The Duino Mithraeum is an ancient Roman temple dedicated to the worship of Mithras, a god hailing from the east who was popular among the Roman military. The temple is located in the town of Duino, near Trieste in northeastern Italy. It is one of the best-preserved Mithraea in the region and is considered to be of great archaeological significance. The temple was built in the 2nd century AD and was used for worship until the 4th century AD, when Christianity became the dominant religion in the Roman Empire. The temple was then abandoned and gradually fell into disrepair.
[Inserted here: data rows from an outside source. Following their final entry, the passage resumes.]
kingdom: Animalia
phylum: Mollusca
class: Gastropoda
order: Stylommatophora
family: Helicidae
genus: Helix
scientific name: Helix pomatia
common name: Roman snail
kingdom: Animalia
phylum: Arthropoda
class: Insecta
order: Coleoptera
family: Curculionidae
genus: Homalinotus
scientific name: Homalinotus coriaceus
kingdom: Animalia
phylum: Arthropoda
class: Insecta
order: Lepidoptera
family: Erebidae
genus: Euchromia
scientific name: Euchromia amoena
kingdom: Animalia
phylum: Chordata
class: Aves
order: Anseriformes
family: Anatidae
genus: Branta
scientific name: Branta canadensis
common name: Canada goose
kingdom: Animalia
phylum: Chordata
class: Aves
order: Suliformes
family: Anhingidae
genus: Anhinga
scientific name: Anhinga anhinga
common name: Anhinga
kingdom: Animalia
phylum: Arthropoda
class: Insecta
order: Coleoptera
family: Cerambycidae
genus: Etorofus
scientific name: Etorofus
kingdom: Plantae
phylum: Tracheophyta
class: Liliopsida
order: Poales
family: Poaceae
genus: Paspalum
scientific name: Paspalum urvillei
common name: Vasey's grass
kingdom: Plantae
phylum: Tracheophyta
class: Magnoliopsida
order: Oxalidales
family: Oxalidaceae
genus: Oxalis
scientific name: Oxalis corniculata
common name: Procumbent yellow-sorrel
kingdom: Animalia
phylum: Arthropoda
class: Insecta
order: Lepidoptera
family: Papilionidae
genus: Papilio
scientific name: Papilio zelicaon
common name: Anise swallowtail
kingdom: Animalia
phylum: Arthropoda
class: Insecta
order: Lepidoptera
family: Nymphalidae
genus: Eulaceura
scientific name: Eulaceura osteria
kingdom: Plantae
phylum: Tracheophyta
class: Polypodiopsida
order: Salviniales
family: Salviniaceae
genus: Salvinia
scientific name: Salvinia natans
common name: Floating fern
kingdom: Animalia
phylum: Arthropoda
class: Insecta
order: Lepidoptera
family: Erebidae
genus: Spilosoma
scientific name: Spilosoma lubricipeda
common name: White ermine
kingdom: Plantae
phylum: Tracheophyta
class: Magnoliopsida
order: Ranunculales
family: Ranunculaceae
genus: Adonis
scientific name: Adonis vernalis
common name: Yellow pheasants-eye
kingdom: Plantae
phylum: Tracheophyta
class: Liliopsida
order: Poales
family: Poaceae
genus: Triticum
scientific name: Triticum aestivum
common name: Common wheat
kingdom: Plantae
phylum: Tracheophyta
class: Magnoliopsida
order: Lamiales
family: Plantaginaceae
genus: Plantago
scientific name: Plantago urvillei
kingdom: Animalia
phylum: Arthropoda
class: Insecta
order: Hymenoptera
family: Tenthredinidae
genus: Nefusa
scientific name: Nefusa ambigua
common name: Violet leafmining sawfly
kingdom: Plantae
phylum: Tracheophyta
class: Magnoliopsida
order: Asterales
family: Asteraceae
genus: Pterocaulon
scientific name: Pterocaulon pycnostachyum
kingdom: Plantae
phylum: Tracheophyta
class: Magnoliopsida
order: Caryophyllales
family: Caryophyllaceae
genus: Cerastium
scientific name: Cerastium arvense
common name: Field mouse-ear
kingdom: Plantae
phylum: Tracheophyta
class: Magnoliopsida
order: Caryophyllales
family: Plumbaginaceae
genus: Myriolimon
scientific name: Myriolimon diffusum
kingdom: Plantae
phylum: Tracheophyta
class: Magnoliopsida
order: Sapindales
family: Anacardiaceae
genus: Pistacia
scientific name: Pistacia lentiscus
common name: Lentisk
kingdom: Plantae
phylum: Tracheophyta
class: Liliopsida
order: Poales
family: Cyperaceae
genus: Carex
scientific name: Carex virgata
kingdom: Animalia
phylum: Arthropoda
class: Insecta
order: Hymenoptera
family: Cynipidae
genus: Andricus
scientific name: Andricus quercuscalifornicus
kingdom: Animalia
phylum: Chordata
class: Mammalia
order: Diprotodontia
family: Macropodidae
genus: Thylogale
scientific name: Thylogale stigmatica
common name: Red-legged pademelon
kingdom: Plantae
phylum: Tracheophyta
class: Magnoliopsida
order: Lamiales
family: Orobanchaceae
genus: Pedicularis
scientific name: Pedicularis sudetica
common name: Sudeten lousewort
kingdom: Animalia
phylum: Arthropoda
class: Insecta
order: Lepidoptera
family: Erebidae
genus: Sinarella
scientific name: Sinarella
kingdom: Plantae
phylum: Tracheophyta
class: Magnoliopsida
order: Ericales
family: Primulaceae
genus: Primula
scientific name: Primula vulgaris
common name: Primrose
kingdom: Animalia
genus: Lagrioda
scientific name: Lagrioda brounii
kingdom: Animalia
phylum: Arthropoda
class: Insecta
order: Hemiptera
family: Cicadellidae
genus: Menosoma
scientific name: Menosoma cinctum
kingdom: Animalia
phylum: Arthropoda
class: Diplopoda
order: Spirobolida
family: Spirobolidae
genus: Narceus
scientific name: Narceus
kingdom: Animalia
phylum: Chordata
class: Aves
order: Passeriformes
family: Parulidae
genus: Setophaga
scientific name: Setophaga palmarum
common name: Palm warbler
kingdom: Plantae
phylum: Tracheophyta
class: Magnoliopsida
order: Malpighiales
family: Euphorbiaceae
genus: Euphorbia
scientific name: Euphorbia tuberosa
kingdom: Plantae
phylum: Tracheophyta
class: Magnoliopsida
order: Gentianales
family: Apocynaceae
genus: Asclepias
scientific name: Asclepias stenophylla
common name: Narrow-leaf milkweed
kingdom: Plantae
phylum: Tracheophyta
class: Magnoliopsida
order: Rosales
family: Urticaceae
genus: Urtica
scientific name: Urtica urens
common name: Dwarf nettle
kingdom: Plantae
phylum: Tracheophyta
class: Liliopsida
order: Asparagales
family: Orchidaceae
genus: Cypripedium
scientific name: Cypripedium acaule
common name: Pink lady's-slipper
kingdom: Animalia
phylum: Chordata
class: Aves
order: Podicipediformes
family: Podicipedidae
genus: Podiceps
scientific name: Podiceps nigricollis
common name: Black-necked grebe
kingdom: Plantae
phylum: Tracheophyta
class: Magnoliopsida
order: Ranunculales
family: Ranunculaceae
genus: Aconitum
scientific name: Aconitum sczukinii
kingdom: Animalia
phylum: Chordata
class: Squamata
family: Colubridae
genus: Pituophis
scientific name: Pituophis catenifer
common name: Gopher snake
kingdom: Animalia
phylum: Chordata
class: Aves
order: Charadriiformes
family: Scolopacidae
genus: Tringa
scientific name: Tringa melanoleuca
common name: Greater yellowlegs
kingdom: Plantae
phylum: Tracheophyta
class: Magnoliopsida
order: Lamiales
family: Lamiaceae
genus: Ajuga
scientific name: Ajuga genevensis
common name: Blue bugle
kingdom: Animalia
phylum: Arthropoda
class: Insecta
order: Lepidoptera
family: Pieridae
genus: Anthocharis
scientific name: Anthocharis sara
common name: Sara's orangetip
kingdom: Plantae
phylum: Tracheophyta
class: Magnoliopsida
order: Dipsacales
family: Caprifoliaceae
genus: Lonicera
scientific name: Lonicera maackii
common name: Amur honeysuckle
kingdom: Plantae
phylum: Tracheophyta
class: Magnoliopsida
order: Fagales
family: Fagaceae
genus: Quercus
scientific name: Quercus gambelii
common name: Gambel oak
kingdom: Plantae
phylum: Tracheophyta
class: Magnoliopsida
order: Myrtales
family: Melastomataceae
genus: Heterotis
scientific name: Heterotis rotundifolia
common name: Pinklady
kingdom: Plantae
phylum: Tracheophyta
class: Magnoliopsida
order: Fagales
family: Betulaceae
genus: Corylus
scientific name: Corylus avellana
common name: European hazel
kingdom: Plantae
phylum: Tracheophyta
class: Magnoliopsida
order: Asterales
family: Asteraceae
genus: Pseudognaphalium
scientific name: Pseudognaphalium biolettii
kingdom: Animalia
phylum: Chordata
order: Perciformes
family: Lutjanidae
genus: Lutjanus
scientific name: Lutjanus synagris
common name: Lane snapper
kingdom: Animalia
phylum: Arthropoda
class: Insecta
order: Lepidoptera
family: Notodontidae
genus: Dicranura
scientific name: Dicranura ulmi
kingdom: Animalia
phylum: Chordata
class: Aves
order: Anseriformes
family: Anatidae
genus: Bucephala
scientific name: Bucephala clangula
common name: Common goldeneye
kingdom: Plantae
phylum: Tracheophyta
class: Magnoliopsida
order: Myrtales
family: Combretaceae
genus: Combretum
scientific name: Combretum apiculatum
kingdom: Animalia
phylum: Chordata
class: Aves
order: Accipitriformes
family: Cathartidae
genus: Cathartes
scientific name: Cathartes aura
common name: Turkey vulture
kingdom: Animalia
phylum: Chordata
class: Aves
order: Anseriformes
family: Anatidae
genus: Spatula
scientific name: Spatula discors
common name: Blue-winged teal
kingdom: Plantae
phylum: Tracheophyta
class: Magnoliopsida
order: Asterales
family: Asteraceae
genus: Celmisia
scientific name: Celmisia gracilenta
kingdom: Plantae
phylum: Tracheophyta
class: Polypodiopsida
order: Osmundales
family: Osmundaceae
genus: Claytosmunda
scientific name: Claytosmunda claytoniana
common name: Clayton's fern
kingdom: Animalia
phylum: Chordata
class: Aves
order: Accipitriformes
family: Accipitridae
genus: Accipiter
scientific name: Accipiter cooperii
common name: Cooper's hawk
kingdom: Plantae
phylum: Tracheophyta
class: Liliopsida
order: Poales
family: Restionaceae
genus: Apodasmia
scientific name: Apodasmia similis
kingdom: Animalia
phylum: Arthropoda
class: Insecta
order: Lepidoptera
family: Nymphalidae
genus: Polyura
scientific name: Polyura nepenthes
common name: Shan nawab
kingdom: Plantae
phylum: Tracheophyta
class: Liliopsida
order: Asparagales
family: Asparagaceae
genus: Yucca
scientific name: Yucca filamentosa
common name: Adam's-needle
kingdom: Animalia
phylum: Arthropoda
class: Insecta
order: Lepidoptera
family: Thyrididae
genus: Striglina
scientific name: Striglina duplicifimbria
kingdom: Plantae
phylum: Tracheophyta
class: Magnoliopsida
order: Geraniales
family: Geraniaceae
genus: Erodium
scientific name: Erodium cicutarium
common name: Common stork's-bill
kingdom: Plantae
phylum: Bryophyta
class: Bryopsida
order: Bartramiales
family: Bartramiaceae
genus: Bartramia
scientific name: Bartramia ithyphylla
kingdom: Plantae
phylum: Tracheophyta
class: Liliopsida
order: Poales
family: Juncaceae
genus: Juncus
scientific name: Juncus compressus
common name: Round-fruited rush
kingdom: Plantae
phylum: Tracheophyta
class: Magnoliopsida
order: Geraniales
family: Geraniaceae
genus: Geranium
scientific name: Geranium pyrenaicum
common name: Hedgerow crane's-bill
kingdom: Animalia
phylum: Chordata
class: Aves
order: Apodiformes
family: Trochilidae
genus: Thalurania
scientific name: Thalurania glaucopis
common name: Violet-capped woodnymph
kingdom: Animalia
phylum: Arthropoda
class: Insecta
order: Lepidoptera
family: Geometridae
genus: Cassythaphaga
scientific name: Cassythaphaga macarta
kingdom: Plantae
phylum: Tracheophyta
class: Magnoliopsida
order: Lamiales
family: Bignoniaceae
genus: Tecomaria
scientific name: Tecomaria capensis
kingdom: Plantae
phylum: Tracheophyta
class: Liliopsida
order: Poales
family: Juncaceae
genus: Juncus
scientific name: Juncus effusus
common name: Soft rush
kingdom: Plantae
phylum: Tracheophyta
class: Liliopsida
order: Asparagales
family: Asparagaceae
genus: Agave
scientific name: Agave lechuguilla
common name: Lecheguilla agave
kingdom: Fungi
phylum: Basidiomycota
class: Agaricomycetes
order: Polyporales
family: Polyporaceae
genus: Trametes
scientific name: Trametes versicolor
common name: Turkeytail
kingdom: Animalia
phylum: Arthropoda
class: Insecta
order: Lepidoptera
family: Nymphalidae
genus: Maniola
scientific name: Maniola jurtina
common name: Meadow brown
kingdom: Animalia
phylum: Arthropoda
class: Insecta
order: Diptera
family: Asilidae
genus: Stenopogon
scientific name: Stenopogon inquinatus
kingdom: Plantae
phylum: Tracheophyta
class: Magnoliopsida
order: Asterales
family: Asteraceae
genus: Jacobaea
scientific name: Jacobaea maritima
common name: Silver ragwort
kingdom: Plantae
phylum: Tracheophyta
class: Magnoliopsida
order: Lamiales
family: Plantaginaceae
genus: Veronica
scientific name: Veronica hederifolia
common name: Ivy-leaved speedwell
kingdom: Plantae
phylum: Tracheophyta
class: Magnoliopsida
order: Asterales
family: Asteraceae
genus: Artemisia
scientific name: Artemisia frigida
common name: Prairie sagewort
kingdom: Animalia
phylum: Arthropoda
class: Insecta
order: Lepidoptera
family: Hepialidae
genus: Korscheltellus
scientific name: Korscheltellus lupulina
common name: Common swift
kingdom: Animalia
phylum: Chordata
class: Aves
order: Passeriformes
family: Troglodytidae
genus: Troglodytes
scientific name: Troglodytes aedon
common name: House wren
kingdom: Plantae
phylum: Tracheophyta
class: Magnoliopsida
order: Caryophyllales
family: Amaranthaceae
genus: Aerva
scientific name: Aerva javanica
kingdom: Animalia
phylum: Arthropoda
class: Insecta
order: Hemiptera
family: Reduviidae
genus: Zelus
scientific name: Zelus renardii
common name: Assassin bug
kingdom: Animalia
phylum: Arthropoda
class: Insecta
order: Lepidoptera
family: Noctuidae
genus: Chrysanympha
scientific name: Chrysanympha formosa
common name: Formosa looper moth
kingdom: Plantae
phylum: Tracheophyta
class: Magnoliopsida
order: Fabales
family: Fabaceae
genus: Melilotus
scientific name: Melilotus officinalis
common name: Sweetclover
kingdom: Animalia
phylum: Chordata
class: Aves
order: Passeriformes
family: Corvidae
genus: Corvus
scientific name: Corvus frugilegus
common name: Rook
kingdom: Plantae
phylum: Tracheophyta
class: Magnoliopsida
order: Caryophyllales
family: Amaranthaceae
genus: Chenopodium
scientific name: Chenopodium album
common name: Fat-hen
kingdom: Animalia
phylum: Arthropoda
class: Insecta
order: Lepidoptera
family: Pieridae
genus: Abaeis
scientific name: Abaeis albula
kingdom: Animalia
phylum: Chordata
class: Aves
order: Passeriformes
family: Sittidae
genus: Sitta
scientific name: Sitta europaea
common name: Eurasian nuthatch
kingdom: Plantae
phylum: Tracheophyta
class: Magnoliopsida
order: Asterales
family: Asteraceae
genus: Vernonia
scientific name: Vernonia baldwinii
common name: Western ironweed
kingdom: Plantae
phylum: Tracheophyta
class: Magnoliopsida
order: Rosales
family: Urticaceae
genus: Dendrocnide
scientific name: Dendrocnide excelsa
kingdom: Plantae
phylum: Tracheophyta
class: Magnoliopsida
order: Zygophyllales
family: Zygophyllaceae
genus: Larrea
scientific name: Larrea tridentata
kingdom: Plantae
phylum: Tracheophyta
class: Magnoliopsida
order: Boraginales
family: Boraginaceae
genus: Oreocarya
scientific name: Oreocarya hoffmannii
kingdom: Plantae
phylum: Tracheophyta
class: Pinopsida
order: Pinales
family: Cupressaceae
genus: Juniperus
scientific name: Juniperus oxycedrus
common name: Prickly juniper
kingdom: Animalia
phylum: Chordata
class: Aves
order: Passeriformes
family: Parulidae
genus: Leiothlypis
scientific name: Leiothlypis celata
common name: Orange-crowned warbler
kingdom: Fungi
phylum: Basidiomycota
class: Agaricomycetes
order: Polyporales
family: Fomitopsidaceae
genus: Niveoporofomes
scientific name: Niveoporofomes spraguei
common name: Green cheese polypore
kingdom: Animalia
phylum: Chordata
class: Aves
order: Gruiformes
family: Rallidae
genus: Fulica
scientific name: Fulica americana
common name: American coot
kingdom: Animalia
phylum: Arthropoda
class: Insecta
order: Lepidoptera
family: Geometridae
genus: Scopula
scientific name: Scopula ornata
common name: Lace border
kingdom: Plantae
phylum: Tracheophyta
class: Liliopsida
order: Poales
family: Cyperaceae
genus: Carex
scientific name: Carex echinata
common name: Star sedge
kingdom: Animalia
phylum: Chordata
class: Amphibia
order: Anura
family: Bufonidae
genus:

In the early 20th century, the Duino Mithraeum was rediscovered by chance during construction work in the area. Excavations were carried out, and the temple was carefully restored and preserved. Today, the temple is open to visitors, who can explore the remains of the original structure and learn about the rituals and beliefs associated with the worship of Mithras.
The Duino Mithraeum consists of a main hall, or nave, where the worshippers would have gathered for ceremonies, and an adjoining smaller room, or apse, where the altar would have been located. The temple is decorated with frescoes and carvings that depict scenes from Mithraic mythology, such as the slaying of the bull, which was a central part of the Mithraic initiation ritual. Mithraism took elements from different types of pagan beliefs. For a thorough understanding of Mithraism, there are some good resources available, especially the New Mithraeum is recommended.